- _Série d'exercices_
a - Répondez à ces questions d'après le texte sur le jansénisme.
(i) Quel journal de Louis Veuillot a eu des échanges rudes avec L'Observateur catholique ?
(ii) Qui donnait à la faculté de théologie les cours sur Port-Royal et le jansénisme commentés par la revue ?
(iii) Quels parlementaires le texte cite-t-il comme fréquemment associés au jansénisme ?
b - Recopiez à l'identique le passage du texte sur le jansénisme qui commence par les mots contenant « Mais le jansénisme » et se termine par « Jules Dufaure[g2 3]. ».

La dernière revue destinée à défendre le jansénisme au XIXe siècle est L'Observateur catholique. Celui-ci paraît de 1855 à 1864. Il est d'abord animé par d'anciens rédacteurs de la Revue ecclésiastique, rejoints rapidement par un prêtre au caractère affirmé, défenseur du gallicanisme et pourfendeur des jésuites : Wladimir Guettée. L'Observateur catholique est une revue au ton polémique affirmé, qui détaille dans ses colonnes ce qu'il considère comme les errements de l'Église de France. Les échanges avec L'Univers de Louis Veuillot sont rudes. La revue crée également un scandale en 1856 en commentant longuement et durement chacun des cours sur Port-Royal et le jansénisme donnés à la faculté de théologie par le jeune abbé Charles Lavigerie, jusqu'à ce que celui-ci finisse par renoncer à son cours au bout de deux ans[g 25]. La revue cessera de paraître dans une certaine confusion, lorsque l'abbé Guettée se convertit à l'orthodoxie en 1861.
Mais le jansénisme au XIXe siècle est également une posture, un qualificatif alloué à certains politiques ou intellectuels représentant une rigueur morale et un attachement aux principes gallicans. C'est ainsi qu'un certain nombre de parlementaires de la Restauration, de la monarchie de Juillet ou de la Troisième République sont fréquemment associés au jansénisme, comme Pierre-Paul Royer-Collard, Victor Cousin ou Jules Dufaure[g2 3].

[Entrées tirées d'une collection]
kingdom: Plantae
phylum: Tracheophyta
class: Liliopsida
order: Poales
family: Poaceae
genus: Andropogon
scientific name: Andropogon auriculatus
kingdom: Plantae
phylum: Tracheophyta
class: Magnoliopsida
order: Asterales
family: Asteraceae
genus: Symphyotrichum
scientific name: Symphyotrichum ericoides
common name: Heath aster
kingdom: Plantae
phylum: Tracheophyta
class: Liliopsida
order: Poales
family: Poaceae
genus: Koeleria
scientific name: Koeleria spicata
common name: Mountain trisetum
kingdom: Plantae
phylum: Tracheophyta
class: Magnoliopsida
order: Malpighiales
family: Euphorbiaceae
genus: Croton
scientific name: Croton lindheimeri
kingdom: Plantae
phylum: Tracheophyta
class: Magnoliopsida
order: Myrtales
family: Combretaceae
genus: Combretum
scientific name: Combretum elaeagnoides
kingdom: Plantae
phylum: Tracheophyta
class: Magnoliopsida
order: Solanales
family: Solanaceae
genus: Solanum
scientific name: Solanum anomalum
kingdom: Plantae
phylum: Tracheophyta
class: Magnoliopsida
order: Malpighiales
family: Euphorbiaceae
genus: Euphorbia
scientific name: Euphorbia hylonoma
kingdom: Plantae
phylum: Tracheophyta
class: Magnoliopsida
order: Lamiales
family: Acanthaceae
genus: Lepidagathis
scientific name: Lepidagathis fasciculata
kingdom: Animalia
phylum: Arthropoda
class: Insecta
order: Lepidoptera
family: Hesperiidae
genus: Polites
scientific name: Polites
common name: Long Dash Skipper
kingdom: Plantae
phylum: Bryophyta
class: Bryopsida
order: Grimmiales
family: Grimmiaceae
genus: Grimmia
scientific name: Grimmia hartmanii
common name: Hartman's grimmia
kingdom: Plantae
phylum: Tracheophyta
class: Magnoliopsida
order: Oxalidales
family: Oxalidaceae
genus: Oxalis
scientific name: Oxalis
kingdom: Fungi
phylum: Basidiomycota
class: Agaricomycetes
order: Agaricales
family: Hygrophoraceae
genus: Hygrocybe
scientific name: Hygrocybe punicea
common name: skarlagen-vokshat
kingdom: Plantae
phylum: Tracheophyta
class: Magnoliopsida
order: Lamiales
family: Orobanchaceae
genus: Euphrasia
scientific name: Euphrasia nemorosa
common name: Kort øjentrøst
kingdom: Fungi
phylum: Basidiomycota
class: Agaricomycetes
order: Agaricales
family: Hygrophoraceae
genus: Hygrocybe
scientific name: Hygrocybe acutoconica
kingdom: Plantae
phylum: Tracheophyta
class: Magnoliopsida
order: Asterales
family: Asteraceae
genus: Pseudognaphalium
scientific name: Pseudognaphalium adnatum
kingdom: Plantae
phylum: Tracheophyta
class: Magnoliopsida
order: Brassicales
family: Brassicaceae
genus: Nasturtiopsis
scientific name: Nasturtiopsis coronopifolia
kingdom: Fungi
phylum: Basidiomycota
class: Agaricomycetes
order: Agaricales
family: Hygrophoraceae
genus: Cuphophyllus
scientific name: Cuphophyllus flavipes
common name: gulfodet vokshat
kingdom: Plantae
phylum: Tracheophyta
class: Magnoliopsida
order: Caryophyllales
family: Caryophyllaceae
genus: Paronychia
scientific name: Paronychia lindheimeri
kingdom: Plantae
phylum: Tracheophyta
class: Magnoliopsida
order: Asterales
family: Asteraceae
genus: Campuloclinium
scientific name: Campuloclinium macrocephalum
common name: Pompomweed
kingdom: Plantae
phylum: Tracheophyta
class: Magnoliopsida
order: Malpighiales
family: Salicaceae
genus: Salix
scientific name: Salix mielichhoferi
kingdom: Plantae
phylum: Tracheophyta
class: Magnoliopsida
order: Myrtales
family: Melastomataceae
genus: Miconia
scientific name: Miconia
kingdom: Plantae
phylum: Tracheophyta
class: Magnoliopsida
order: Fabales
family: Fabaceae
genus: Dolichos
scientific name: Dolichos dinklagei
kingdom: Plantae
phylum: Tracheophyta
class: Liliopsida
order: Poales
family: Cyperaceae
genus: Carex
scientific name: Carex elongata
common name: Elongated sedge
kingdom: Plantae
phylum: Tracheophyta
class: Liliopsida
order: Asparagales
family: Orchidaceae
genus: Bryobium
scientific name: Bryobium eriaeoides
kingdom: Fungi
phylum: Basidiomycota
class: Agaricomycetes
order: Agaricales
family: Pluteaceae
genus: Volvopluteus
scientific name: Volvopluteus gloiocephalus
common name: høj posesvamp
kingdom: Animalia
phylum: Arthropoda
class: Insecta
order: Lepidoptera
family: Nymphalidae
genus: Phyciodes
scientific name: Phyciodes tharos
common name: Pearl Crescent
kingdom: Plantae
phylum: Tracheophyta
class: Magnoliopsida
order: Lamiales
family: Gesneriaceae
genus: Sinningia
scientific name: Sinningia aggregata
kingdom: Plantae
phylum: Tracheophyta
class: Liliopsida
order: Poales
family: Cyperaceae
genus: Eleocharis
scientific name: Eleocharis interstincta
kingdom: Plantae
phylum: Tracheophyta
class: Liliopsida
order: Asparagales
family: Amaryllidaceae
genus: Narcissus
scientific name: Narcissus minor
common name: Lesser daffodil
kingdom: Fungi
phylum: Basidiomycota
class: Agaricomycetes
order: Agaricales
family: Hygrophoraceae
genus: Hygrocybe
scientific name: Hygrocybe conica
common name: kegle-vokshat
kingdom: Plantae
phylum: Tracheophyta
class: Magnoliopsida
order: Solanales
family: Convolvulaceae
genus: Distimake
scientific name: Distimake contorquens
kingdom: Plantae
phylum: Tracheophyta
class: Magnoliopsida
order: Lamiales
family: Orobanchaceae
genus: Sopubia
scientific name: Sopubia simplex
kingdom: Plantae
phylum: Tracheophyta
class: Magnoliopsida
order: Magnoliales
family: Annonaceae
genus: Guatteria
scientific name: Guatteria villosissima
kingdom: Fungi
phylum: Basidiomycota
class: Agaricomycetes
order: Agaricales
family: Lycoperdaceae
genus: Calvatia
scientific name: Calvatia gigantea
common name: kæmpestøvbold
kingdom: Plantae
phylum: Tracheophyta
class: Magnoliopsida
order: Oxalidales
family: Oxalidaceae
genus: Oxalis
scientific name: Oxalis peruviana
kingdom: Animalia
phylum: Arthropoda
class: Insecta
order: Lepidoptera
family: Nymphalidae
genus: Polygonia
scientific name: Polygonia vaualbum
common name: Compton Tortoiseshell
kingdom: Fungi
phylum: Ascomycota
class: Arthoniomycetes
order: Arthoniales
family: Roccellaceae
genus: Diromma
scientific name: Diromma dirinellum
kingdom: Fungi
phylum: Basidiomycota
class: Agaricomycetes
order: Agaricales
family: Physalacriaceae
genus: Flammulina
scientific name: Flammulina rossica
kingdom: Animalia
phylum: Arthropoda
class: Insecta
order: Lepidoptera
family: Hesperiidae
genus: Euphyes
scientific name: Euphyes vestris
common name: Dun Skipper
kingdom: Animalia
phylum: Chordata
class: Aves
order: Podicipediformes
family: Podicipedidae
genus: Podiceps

- _Corrigé_
a -
(i) L'Univers.
(ii) Le jeune abbé Charles Lavigerie.
(iii) Pierre-Paul Royer-Collard, Victor Cousin et Jules Dufaure.

b -
Mais le jansénisme au XIXe siècle est également une posture, un qualificatif alloué à certains politiques ou intellectuels représentant une rigueur morale et un attachement aux principes gallicans. C'est ainsi qu'un certain nombre de parlementaires de la Restauration, de la monarchie de Juillet ou de la Troisième République sont fréquemment associés au jansénisme, comme Pierre-Paul Royer-Collard, Victor Cousin ou Jules Dufaure[g2 3].